Since the beginning of the present war, Ukrainians, including children, have been living in conditions not too different from those experienced by the residents of Stalingrad in late 1942. And as a result of months of air strikes and other horrors, we are now getting the earliest studies of Ukrainian children and trauma. In some ways, the prevalence of PTSD in Ukrainian children should not surprise us. How could these children not be traumatized by the bombings, by separation from loved ones, by hearing or seeing the deaths of family members? And for the “lucky” ones who managed to escape the war zone, there is still so much trauma from being removed from one’s childhood home and family. Physical injuries are not the only kind of wounds that leave scars. 

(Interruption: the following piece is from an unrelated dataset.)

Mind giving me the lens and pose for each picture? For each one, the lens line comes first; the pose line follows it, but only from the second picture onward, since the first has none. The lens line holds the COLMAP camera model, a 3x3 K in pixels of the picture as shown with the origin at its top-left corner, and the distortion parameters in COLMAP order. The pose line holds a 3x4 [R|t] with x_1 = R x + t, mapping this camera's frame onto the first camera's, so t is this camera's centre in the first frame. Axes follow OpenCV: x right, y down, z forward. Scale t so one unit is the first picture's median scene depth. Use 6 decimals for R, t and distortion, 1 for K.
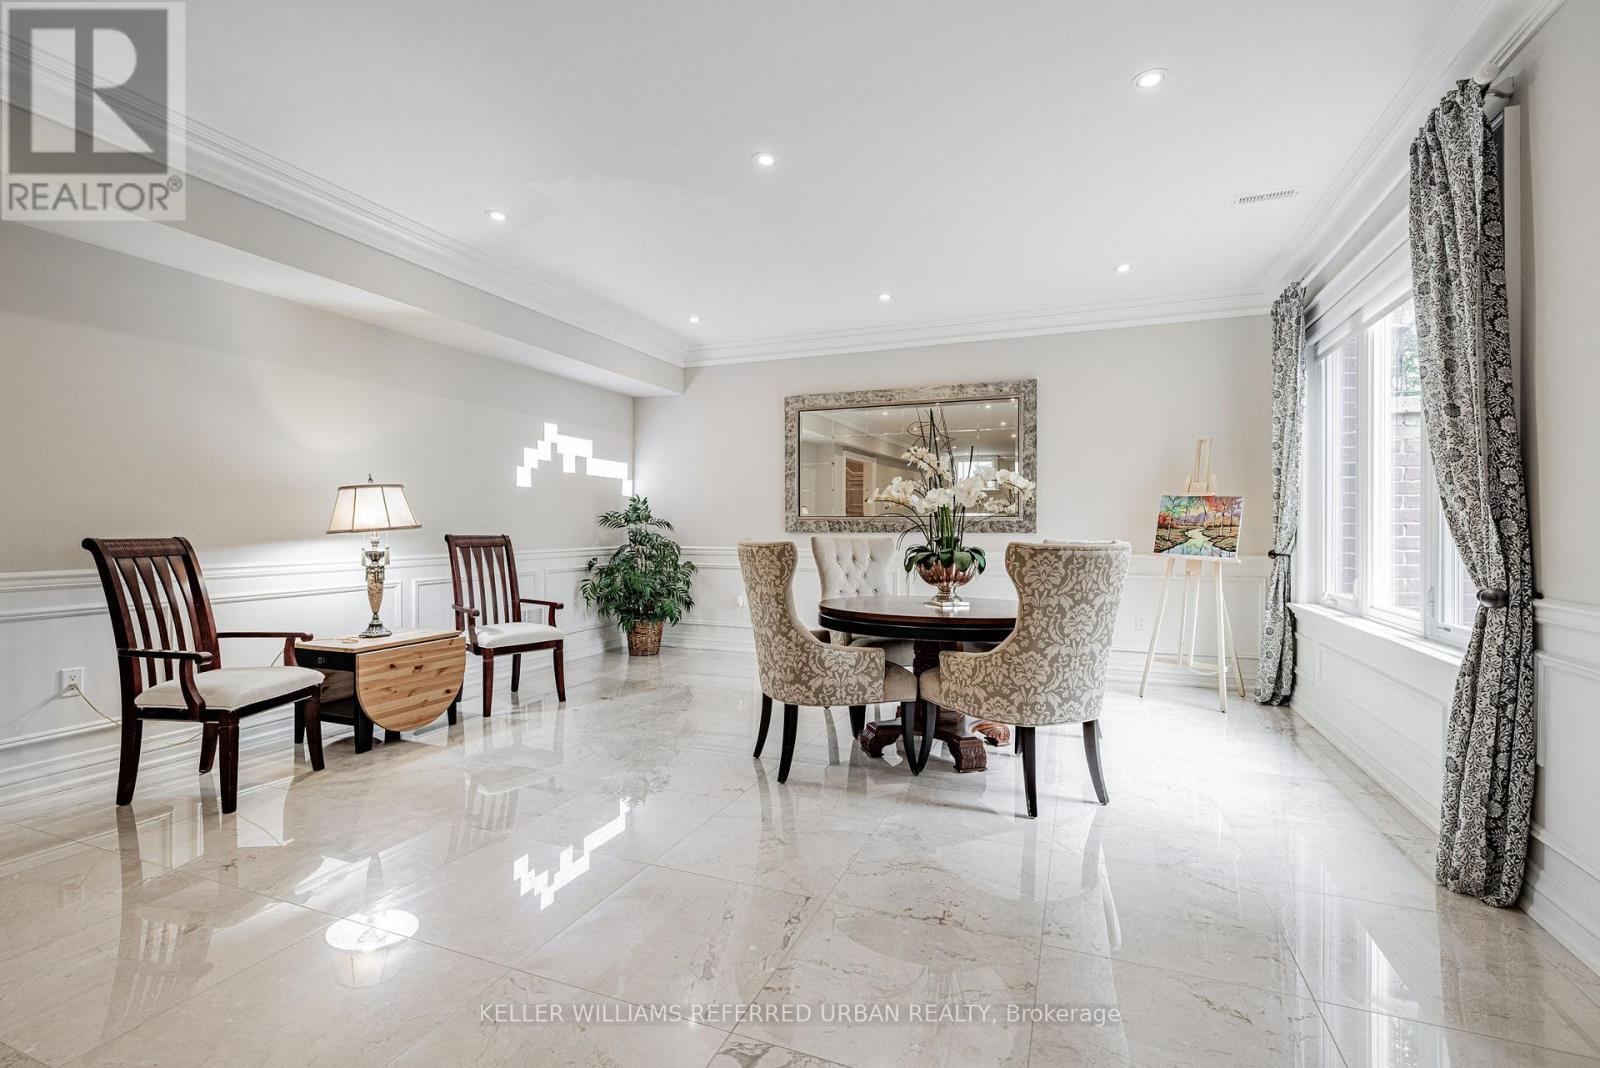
lens RADIAL K [[682.9, 0, 865.4], [0, 682.9, 527.7], [0, 0, 1]] dist [-0.000053, 0.000525]
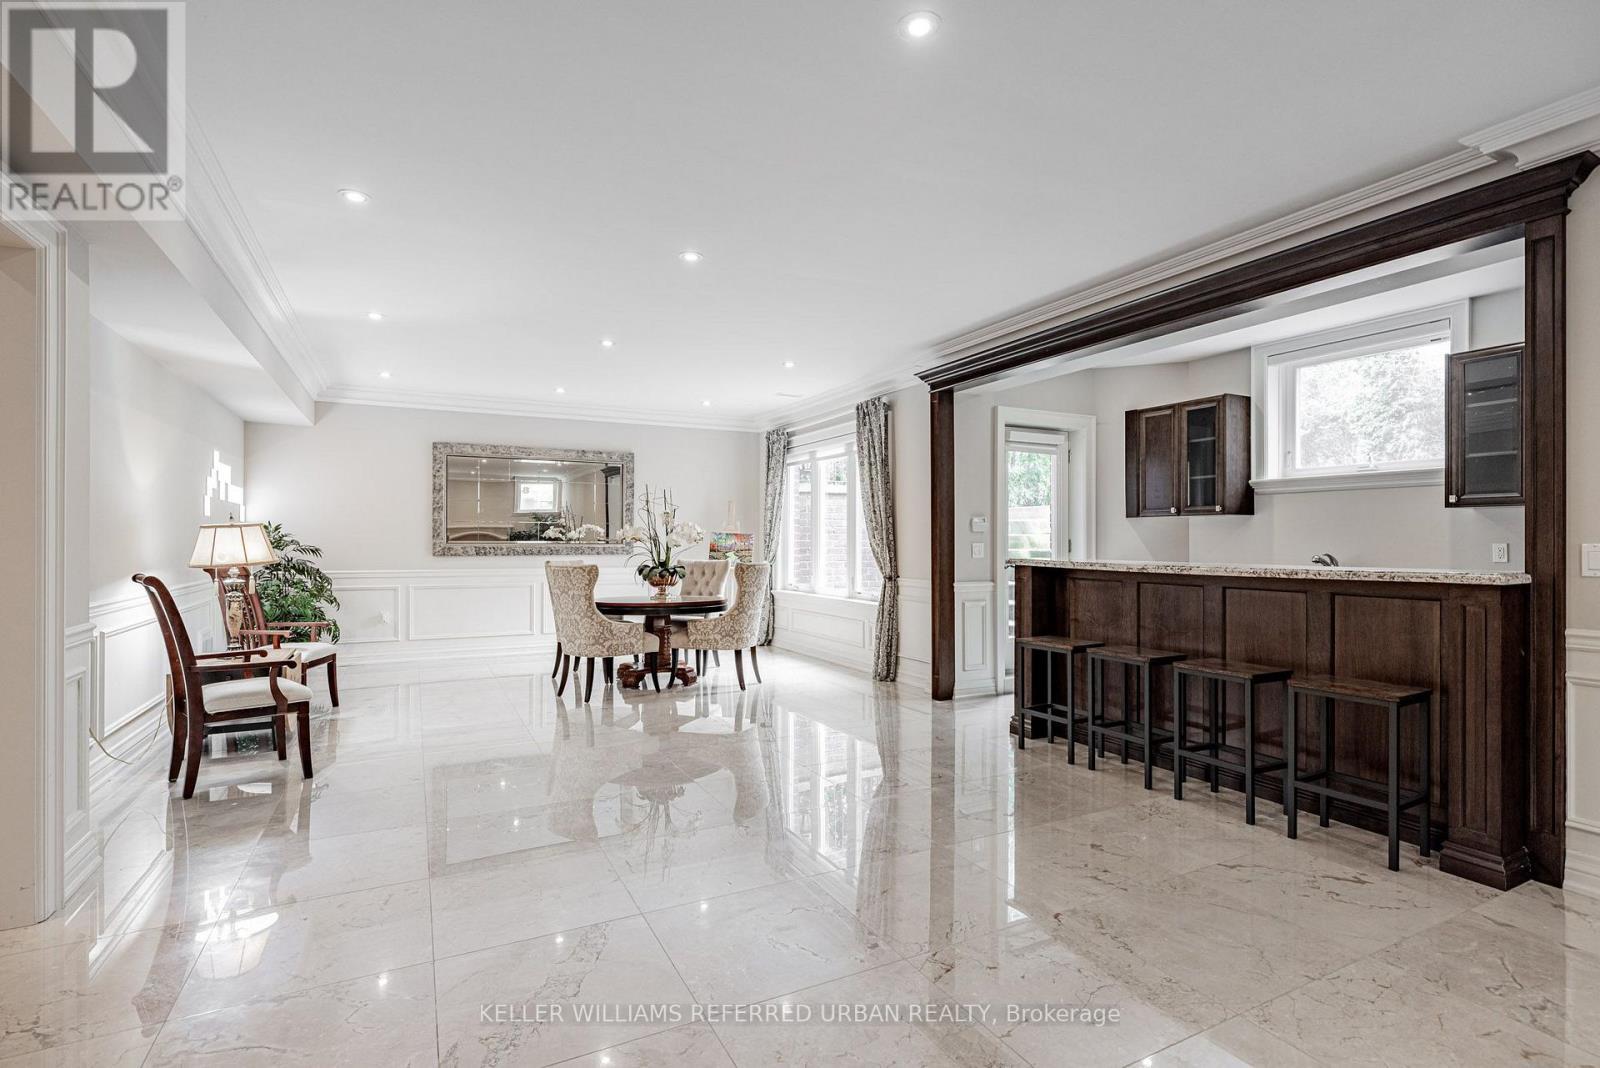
lens RADIAL K [[682.9, 0, 794.5], [0, 682.9, 539.6], [0, 0, 1]] dist [-0.000053, 0.000525]
pose [[0.688668, 0.001295, 0.725076, -1.379516], [-0.001263, 0.999999, -0.000586, -0.056704], [-0.725076, -0.000512, 0.688669, -0.682391]]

This is especially the case for the approximately 200,000 children Russia has forcibly removed from Ukraine. While some are war orphans, many were simply taken from their families and are unlikely ever to be reunited with their parents. Russia has been placing these children with Russian families, fast-tracking adoption in a manner that has led the UN to denounce this policy as genocide. Ultimately, this course of action adds up to the deliberate erasing of a culture and its language through the absorption of its children into a different society.

In the wake of Uvalde, scholars of communication and child psychology have had useful advice for parents in talking to children about scary news such as school shootings and the COVID19 pandemic. But how do you talk to your children when you are living through even worse horrors for months on end? This is the world of fear that Putin and Russia have created in a land that less than a year ago was a flourishing country in its own right. By contrast, at this time last year the main concern for these children was, like so many children in the U.S. right now, nothing worse than navigating the new school year.

After the Battle of Stalingrad, Russia set up a monument to the fallen civilians of the city. Proudly standing on the Mamayev Kurgan, the towering hill where the fighting had been particularly bloody during the battle, is a magnificent statue of a woman beckoning the beholder to follow her in defending the city. This statue’s beauty and its name, “A Motherland Calls,” belie her hollow interior. But at least this aspect of the statue accurately reflects the even more hollow promises that Russia has made to its citizens—whether in World War II or the present.

Nadya Williams is Professor of Ancient History at the University of West Georgia. She is a Contributing Editor for Current.